渺音是個瘋子,所有人都如此議論,他在開宗當日前往了某個小宗派,一劍殺了那位修為算是深厚的掌門,從山中隱秘的地牢中接出個瘦骨嶙峋,氣息虛弱,渾身沒有一塊好肉的女子。
他說,那是三百年前中州有名的美人柔煙仙子。
整個修真界一片嘩然。
老一輩的修者誰不知柔煙仙子是何許人也,當年的合歡宗鼎盛,柔煙仙子作為門中拔尖的那一撮修者,在修真界頗有“斯人美若畫,嫋嫋青煙勾人魂”的讚稱,也曾做過不少的善事。
誰也不知合歡宗覆滅後,她竟是被關在不見天日的地牢中,被當做供養一宗青年才俊的爐鼎。
渺音隨後發出的告示便耐人尋味起來,所有人都想知道,當年參與圍剿的宗派中,究竟還有哪些也做了此等傷天害理的事。
這事的發展果然也沒讓閑著的人失望,自那小宗派之後,陸陸續續的清算不急不緩地進行著,短短一月之內,便有十幾個宗派被渺音友善地造訪了個遍,而作為現任宗主的渺音,從第一次尋仇至今從無敗績,不由令看熱鬧的人咂舌。
有近百年才成長的修士驚訝不已:“這新的合歡宗宗主看起來也不算多大的年紀,實力竟恐怖如斯!恐怕無極宗的子霽君都無法與他一戰吧?”

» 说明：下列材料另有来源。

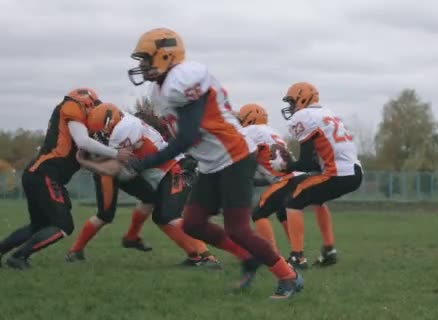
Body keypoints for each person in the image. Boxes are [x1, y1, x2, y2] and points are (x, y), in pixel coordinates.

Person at [125, 28, 302, 299]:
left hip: (234, 156)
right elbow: (178, 133)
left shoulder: (184, 78)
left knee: (238, 229)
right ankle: (248, 258)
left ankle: (288, 276)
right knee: (192, 224)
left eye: (146, 59)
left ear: (166, 56)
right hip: (211, 162)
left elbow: (186, 137)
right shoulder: (159, 90)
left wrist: (145, 162)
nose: (142, 66)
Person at [66, 103, 221, 269]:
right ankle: (194, 257)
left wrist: (86, 163)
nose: (102, 135)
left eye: (102, 131)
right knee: (161, 217)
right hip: (167, 173)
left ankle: (208, 258)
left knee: (169, 216)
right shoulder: (124, 121)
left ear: (108, 124)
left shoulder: (123, 130)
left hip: (176, 170)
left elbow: (114, 168)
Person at [0, 88, 132, 269]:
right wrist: (116, 153)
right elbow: (83, 141)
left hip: (38, 174)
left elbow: (87, 155)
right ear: (86, 104)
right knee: (63, 225)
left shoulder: (79, 124)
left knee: (38, 226)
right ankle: (19, 257)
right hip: (44, 174)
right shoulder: (72, 107)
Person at [271, 82, 363, 267]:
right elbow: (313, 163)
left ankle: (297, 257)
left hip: (338, 173)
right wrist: (291, 166)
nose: (291, 107)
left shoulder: (305, 116)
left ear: (303, 99)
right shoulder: (326, 113)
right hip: (354, 171)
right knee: (315, 198)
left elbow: (305, 163)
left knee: (293, 199)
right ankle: (329, 251)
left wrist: (285, 166)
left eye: (292, 102)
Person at [237, 103, 310, 268]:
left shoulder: (250, 131)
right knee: (283, 214)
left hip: (286, 180)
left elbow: (243, 157)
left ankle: (271, 256)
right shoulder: (271, 131)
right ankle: (299, 257)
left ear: (249, 118)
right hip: (297, 177)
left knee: (258, 213)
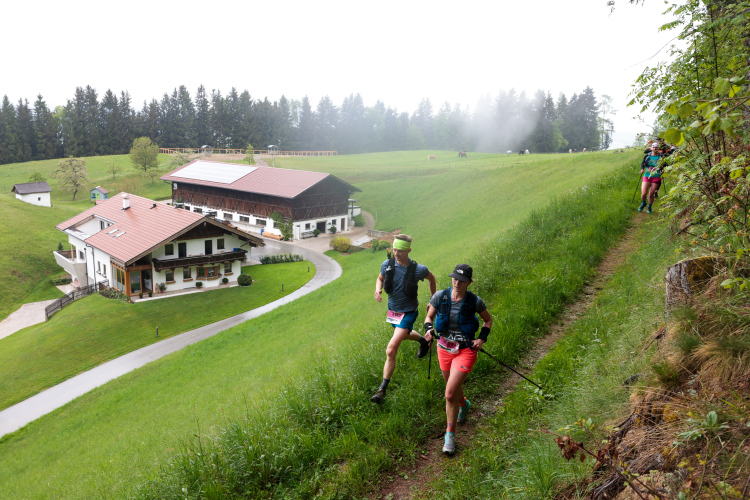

“年輕人果然孤陋寡聞,”老一輩的修者連連搖頭,神情中皆是感歎與後怕,“這新宗主可是個同無極宗宗主一輩的人物,當年在外行走時,與無極宗宗主並稱為中州雙傑,戰力堪稱當世並列第一!
“這麼厲害?”年輕人明顯不信,“那合歡宗為何會沒落?”
“唉,”老一輩隻是搖頭,“不可說,不可說啊。”
如今明眼人都看得出當年合歡宗覆滅的事另有隱情,可彼時牽頭的到底是如今的修真界龐然大物無極宗,又有何人敢妄議當年之事。
思及此,那人又長長歎了聲:“觀望著便好,切莫摻和進去,這朵血色桃花煞可不是誰都能碰的!
隻是誰也沒想到,渺音的這把火愈燒愈烈,最後竟是連素來清正的長明宗都被他親自登門造訪,並以掌門重傷,秘境中找出十數個昔日的合歡宗弟子作為結局。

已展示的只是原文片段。